## YOUR OBJECTIVE
Turn the stretch of entries from the line containing "locality: Ballivian Province" through the line containing "locality: Fort Monroe." into a JSON list of strings, one per line, leaving out blank lines.

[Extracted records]

(begin)

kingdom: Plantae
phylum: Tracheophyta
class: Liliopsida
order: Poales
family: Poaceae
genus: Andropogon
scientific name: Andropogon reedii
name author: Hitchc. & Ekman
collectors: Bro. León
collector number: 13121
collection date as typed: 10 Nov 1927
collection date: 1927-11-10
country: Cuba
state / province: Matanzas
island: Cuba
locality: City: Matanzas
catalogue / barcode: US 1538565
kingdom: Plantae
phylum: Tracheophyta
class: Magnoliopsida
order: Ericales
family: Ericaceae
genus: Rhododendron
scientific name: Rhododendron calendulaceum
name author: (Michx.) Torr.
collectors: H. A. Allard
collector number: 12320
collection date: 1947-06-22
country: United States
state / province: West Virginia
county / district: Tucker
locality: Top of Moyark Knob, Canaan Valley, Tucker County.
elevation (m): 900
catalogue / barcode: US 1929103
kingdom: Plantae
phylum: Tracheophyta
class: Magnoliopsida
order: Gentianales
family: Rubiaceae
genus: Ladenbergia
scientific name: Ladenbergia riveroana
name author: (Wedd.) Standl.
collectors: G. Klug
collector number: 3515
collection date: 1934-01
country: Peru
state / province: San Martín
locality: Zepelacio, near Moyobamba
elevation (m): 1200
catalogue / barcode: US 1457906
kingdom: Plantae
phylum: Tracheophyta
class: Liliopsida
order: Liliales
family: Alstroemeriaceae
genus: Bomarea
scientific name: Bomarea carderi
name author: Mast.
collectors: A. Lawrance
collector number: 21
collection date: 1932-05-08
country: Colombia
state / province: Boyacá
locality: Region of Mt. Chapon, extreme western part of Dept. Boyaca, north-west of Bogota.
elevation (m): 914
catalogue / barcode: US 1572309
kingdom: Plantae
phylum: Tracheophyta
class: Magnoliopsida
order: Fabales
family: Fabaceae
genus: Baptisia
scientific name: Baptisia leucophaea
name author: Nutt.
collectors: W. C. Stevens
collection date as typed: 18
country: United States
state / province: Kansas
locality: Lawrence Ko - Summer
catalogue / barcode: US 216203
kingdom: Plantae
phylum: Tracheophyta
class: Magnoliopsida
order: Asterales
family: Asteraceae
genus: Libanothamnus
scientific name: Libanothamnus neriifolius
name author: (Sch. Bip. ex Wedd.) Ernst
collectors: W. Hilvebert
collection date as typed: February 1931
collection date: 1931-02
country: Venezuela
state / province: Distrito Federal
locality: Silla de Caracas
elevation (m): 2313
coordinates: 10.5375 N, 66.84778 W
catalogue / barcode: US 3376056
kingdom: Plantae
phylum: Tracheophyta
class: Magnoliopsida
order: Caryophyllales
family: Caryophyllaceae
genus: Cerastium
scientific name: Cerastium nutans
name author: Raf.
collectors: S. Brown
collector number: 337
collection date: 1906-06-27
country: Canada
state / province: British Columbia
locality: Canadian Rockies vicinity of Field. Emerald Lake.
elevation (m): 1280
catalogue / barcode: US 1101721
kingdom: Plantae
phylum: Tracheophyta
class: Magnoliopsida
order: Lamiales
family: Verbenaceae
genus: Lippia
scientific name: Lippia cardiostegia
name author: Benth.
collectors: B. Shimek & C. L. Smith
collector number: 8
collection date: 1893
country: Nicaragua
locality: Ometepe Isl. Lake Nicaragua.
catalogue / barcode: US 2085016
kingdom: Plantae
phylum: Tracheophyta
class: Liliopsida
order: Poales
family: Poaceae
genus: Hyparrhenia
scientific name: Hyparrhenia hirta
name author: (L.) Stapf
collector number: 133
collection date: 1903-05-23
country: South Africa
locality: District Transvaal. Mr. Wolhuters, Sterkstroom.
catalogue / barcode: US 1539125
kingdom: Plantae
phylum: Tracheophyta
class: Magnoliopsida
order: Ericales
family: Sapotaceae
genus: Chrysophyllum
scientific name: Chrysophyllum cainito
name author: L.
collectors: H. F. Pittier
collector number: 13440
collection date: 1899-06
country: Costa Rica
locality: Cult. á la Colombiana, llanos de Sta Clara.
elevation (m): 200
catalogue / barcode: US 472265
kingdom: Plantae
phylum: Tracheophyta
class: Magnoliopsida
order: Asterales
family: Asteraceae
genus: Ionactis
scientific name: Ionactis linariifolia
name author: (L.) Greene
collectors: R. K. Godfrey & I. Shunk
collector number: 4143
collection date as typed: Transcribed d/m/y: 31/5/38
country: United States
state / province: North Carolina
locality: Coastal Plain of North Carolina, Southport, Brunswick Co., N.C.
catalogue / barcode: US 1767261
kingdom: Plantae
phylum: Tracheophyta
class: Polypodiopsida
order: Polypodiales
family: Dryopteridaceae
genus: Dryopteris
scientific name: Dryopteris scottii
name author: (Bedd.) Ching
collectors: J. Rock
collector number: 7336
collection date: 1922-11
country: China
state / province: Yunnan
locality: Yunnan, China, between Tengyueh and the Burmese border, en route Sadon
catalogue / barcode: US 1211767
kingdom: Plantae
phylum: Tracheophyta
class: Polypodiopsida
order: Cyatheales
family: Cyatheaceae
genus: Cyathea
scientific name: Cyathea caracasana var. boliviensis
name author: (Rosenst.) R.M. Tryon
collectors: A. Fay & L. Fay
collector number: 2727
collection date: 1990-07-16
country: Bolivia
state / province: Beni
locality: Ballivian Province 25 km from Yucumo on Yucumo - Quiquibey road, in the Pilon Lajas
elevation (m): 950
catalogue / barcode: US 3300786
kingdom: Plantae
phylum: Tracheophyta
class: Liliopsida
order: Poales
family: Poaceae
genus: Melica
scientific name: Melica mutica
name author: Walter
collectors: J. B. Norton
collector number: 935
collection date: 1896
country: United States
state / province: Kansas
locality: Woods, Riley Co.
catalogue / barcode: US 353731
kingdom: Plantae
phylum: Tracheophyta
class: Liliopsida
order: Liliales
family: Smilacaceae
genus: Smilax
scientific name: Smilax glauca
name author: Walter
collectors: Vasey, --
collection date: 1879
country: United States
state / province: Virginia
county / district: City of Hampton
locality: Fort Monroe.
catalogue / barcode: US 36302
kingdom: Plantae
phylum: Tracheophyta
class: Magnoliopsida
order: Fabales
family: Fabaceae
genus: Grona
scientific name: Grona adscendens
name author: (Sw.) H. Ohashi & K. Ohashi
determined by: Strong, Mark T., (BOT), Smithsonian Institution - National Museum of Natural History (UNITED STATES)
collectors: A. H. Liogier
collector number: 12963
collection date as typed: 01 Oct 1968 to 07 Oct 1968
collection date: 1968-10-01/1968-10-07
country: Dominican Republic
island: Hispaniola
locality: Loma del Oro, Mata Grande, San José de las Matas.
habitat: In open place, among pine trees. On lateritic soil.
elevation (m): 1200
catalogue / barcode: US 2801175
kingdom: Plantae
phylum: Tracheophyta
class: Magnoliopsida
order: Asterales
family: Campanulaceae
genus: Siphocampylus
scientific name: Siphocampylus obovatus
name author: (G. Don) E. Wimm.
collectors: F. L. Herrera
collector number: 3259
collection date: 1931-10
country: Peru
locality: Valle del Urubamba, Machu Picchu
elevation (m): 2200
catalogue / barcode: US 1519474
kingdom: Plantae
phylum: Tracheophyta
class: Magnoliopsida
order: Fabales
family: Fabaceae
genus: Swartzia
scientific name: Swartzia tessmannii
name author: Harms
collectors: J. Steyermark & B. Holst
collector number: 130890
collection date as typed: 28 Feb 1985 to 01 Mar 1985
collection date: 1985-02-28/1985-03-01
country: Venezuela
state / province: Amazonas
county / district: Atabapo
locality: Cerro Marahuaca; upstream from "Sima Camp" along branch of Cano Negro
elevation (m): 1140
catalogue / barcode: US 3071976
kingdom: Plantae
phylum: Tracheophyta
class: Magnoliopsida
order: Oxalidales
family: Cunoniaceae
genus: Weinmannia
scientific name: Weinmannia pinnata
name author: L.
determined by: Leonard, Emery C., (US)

(end)

## ANSWER TO THE TASK
[
  "locality: Ballivian Province 25 km from Yucumo on Yucumo - Quiquibey road, in the Pilon Lajas",
  "elevation (m): 950",
  "catalogue / barcode: US 3300786",
  "kingdom: Plantae",
  "phylum: Tracheophyta",
  "class: Liliopsida",
  "order: Poales",
  "family: Poaceae",
  "genus: Melica",
  "scientific name: Melica mutica",
  "name author: Walter",
  "collectors: J. B. Norton",
  "collector number: 935",
  "collection date: 1896",
  "country: United States",
  "state / province: Kansas",
  "locality: Woods, Riley Co.",
  "catalogue / barcode: US 353731",
  "kingdom: Plantae",
  "phylum: Tracheophyta",
  "class: Liliopsida",
  "order: Liliales",
  "family: Smilacaceae",
  "genus: Smilax",
  "scientific name: Smilax glauca",
  "name author: Walter",
  "collectors: Vasey, --",
  "collection date: 1879",
  "country: United States",
  "state / province: Virginia",
  "county / district: City of Hampton",
  "locality: Fort Monroe."
]